La lecture coup de poing du jour, « Impunité » de Hélène Devynck.
Hélène Devynck est une journaliste de télévision, entrée à TF1 dans les années 80, assistante de Patrick Poivre d’Arvor de 1991 à 1993. Assistante qui écrivait toutes les répliques du présentateur mielleux, elle supportait brimades et colères chaque jour, son travail n’était jamais valorisé, pire il était critiqué devant toute la rédaction. Puis vint le viol.
Dans son livre, elle dénonce la culture du silence autour du comportement innommable du présentateur du JT de 20h le plus regardé de la grande maison TF1. Indéboulonnable et protégé, la star du JT s’avère être un prédateur sexuel en série.
En 2021 le témoignage de Hélène Devynck paraît dans Le Monde du 16 mars, elle y explique le silence qu’elle s’est imposé face au viol subi, aux colères dont elle était l’objet en plateau dès qu’il n’était plus à l’antenne. Elle gérait, jusqu’au viol.
Le silence pour survivre dans un monde de culpabilisation. Le « tout le monde sait » qui est un « tout le monde se tait ». Les regards qui en disent long. Les messes basses de couloir humiliantes.
Elle écrit ce livre après une classification sans suite de la justice le 25 juin 2021. Mot magique : prescription, pour 21 femmes.
Rappelons ici, comme le précise H. Devynck qu’un classement sans suite n’est nullement un acquittement. PPDA N’EST PAS BLANCHI.
« Nous sommes les prescrites, les classées, les sans-suite »
De nombreux témoignages qui, par leurs ressemblances, se superposent. Une tactique, un mode opératoire identique. Des regards libidineux, sa question favorite « Vous êtes en couple ? Vous êtes fidèle ? » pour préliminaire. Un éclairage sur des habitudes criminelles bien rodées.
L’horreur dans l’horreur, PPDA s’attaquera à plusieurs femmes anorexiques, on connaît tous l’histoire de sa fille Solen, anorexique, qui s’est suicidé à 19 ans. Il ne peut nier connaître les affres d’une maladie où le corps est martyrisé, où la sexualité n’est pas une évidence. Le prédateur s’en accommodera, ne se gênera pas, le livre rapporte que l’une de ces femmes sera contrainte à une fellation.
Une deuxième tribune paraît le 9 juillet 2021, elles témoignent, elles sont cinq à signer, à livrer leur identité, à parler des actes, du contexte, souvent les mêmes : les invitations à voir un 20h « le coup du plateau » se finissant par une « discussion » dans son bureau, quelques minutes et elles se retrouvent avec un doigt dans la culotte, une main dans le soutien-gorge. Dans cette tribune elles parlent de la culture du silence, de l’impunité organisée.
PPDA était vu comme un séducteur, il est un prédateur.
La justice prescrit, le viol reste, s’ancre en toute victime, il est là, pernicieux, il revient, il détruit un peu ou plus. Le prédateur, lui, s’affranchit de toute culpabilité, il prend, il vole, il viole puis il sourit et recommence.

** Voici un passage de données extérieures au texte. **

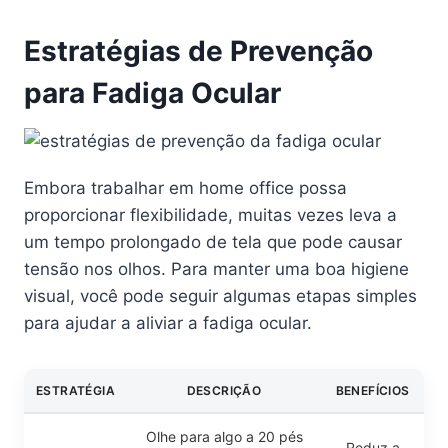
Estratégias de Prevenção
para Fadiga Ocular
Embora trabalhar em home office possa
proporcionar flexibilidade, muitas vezes leva a
um tempo prolongado de tela que pode causar
tensão nos olhos. Para manter uma boa higiene
visual, você pode seguir algumas etapas simples
para ajudar a aliviar a fadiga ocular.
ESTRATÉGIA
DESCRIÇÃO
BENEFÍCIOS
Olhe para algo a 20 pés
Reduz a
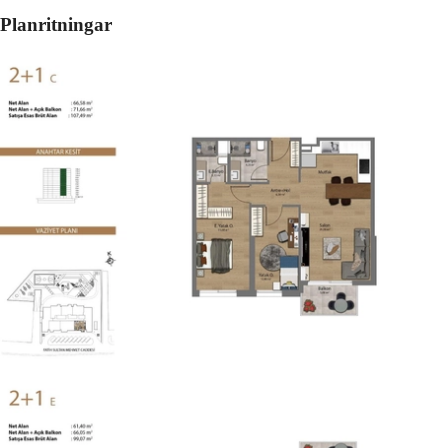
Planritningar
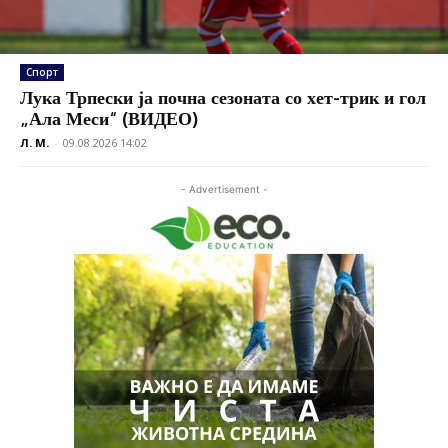
Спорт
Лука Трпески ја почна сезоната со хет-трик и гол
„Ала Меси“ (ВИДЕО)
Л. М.
-
09.08.2026 14:02
- Advertisement -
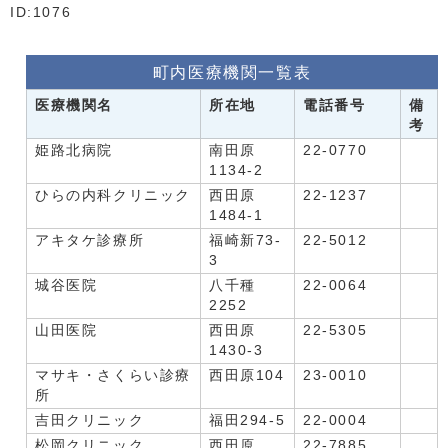
ID:1076
町内医療機関一覧表
医療機関名
所在地
電話番号
備
考
姫路北病院
南田原
22-0770
1134-2
ひらの内科クリニック
西田原
22-1237
1484-1
アキタケ診療所
福崎新73-
22-5012
3
城谷医院
八千種
22-0064
2252
山田医院
西田原
22-5305
1430-3
マサキ・さくらい診療
西田原104
23-0010
所
吉田クリニック
福田294-5
22-0004
松岡クリニック
西田原
22-7885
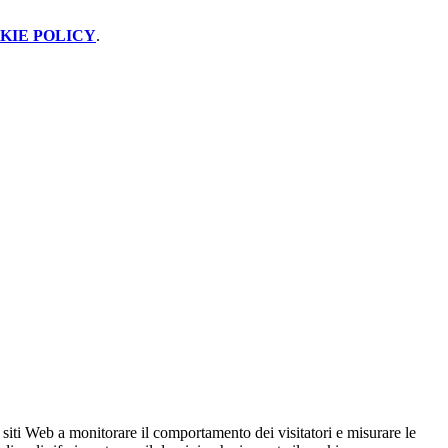
KIE POLICY
.
 siti Web a monitorare il comportamento dei visitatori e misurare le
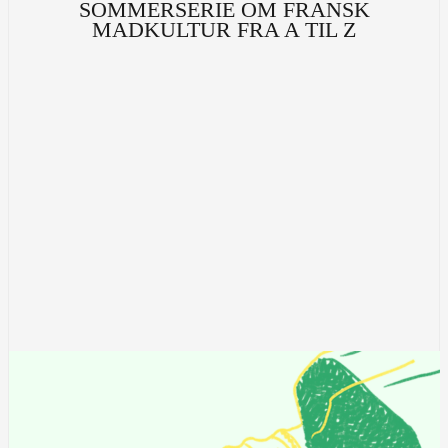
SOMMERSERIE OM FRANSK
MADKULTUR FRA A TIL Z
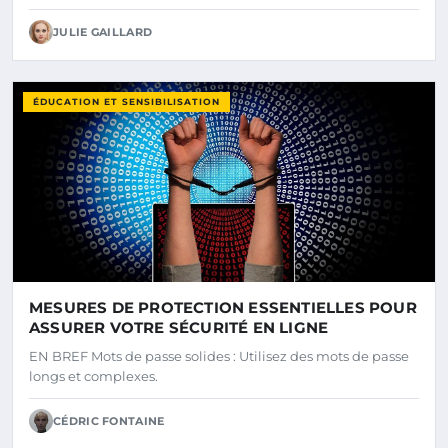
JULIE GAILLARD
ÉDUCATION ET SENSIBILISATION
MESURES DE PROTECTION ESSENTIELLES POUR
ASSURER VOTRE SÉCURITÉ EN LIGNE
EN BREF Mots de passe solides : Utilisez des mots de passe
longs et complexes.
CÉDRIC FONTAINE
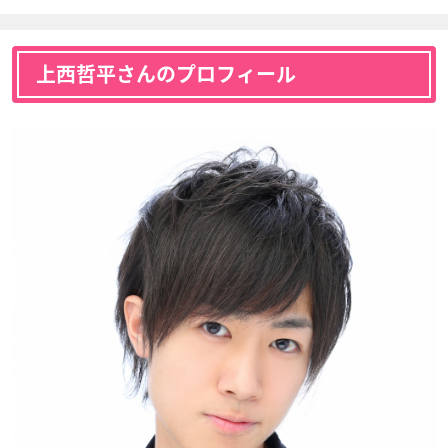
上西哲平さんのプロフィール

Ce livre est une claque, on y lit les commentaires reçus après la tribune et on en vient à haïr une certaine frange de l’humanité qui dira toujours « y a des salopes aussi », « vous n’avez rien dit, vous n’avez pas crié, mordu (…) »
Le silence des victimes est toujours mis en cause, questionné, moqué, celui des collaborateurs, amis du criminel, de ceux et celles qui savaient est souvent excusé. Pourquoi ?
La sidération d’une victime ne s’entend pas. Cet état où le corps ne peut pas. L’esprit ne sait pas.
Alors oui, elles se sont tues longtemps, ont voulu oublier ou pour le moins survivre au mieux, maintenant qu’elles parlent, qui nous empêche de les écouter, de les croire ?
Moi je les crois. À 14 ans j’étais naïve, vierge et mon corps s’est tu, mon esprit s’est fermé, je n’ai appelé cela viol que 25 ans plus tard. Le temps de comprendre.
Ce livre est à lire pour savoir, pour protéger, ne plus avoir peur de dire, pour soutenir et pour ne plus entendre un Président français dire qu’il ne veut pas d’une société de l’inquisition. Jamais plus. Écouter ces femmes, c’est prendre en compte chacun des mots, ce n’est pas trahir la présomption d’innocence que de les entendre RÉELLEMENT.
Se taire c’est donner l’impunité d’agir aux prédateurs.
Ce livre est une claque, et cette claque est essentielle, merci Hélène Devynck. Et merci aux femmes présentes dans ce livre. Merci.